Clinical Conditions:
Chronic inflammatory diseases (IBD, rheumatoid arthritis): Patients often show low cysteinyl-SPM:parent-SPM ratios in plasma, indicating impaired conjugation capacity. Measuring RvE1-cysteinyl/RvE1 ratio provides functional assessment of glutathione-dependent resolution.
Glutathione depletion states: Acetaminophen toxicity, chronic alcohol use, sepsis, HIV infection — all impair cysteinyl-SPM production. Standard glutathione precursors (NAC, glycine, selenium) may restore cysteinyl-SPM synthesis when omega-3s alone fail.
Metabolic-inflammatory interface: Type 2 diabetes and NAFLD patients show reduced hepatic GST activity, limiting cysteinyl-SPM formation despite preserved 15-LOX/5-LOX function. This explains why omega-3 supplementation alone often shows modest benefits — the conjugation machinery is broken.
Intervention Implications:
Combined omega-3 + glutathione support: For resolution-resistant inflammation, provide both substrate (EPA/DHA 2-4 g/day) and conjugation capacity (NAC 600-1200 mg/day, glycine 3-5 g/day)
GST optimization: Cruciferous vegetables (sulforaphane) upregulate GST expression; consider if cysteinyl-SPM deficiency suspected
Biomarker monitoring: Emerging lipidomics panels can now measure cysteinyl-SPM levels; thresholds being established (preliminary data: RvE1-cysteinyl <0.5 ng/mL associated with prolonged resolution times)

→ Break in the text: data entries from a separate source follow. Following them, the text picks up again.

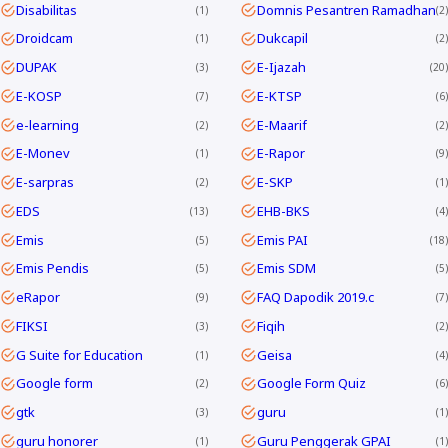
Disabilitas
Domnis Pesantren Ramadhan
1
2
Droidcam
Dukcapil
1
2
DUPAK
E-Ijazah
3
20
E-KOSP
E-KTSP
7
6
e-learning
E-Maarif
2
2
E-Monev
E-Rapor
1
9
E-sarpras
E-SKP
2
1
EDS
EHB-BKS
13
4
Emis
Emis PAI
5
18
Emis Pendis
Emis SDM
5
5
eRapor
FAQ Dapodik 2019.c
9
7
FIKSI
Fiqih
3
2
G Suite for Education
Geisa
1
4
Google form
Google Form Quiz
2
6
gtk
guru
3
1
guru honorer
Guru Penggerak GPAI
1
1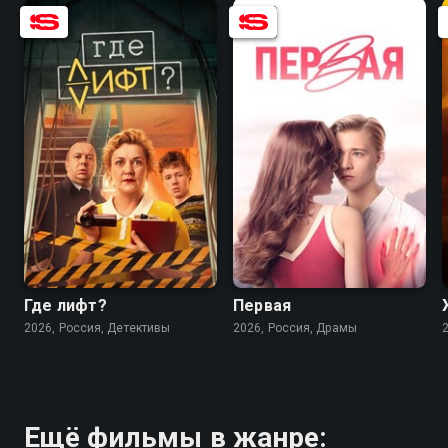
7.1
6.4
6.8
4.7
Где лифт?
Первая
2026, Россия, Детективы
2026, Россия, Драмы
Ещё фильмы в жанре: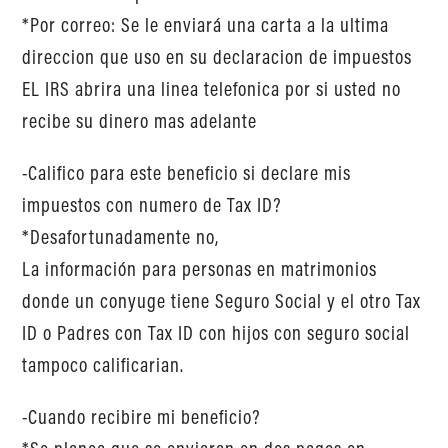
*Por correo: Se le enviará una carta a la ultima
direccion que uso en su declaracion de impuestos
EL IRS abrira una linea telefonica por si usted no
recibe su dinero mas adelante
-Califico para este beneficio si declare mis
impuestos con numero de Tax ID?
*Desafortunadamente no,
La información para personas en matrimonios
donde un conyuge tiene Seguro Social y el otro Tax
ID o Padres con Tax ID con hijos con seguro social
tampoco calificarian.
-Cuando recibire mi beneficio?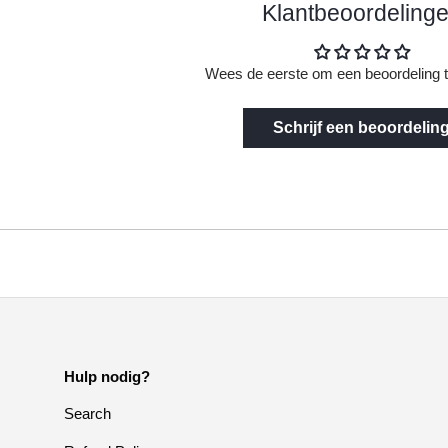
Klantbeoordeling
Wees de eerste om een beoordeling t
Schrijf een beoordelin
Hulp nodig?
Search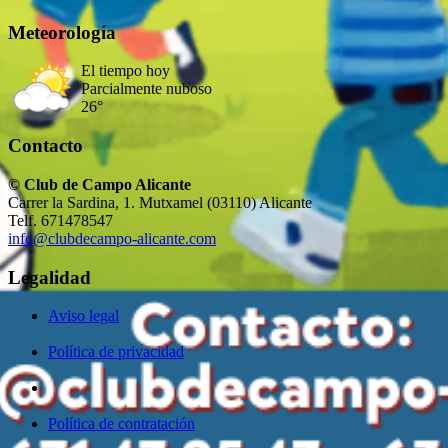
Meteorología
El tiempo hoy
Parcialmente nuboso
26°
Contacto
© Club de Campo Alicante
Carrer la Sardina, 1. Mutxamel (03110) Alicante
Telf. 671478547
info@clubdecampo-alicante.com
Legalidad
Aviso legal
Política de privacidad
Política de contratación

Therapeutic window: Cysteinyl-SPMs show bioactivity at 1-100 nM in cell culture; translates to low nanogram/mL plasma concentrations clinically
Evolutionary Mismatch Context:
Hunter-gatherer diets provided abundant cysteine (meat), glycine (bone broth, connective tissue), and omega-3s (fish, wild game), supporting robust cysteinyl-SPM production. Modern diets high in processed foods provide inadequate resolution substrates on both fronts — creating a "resolution substrate mismatch" where inflammation initiates normally but cannot terminate efficiently.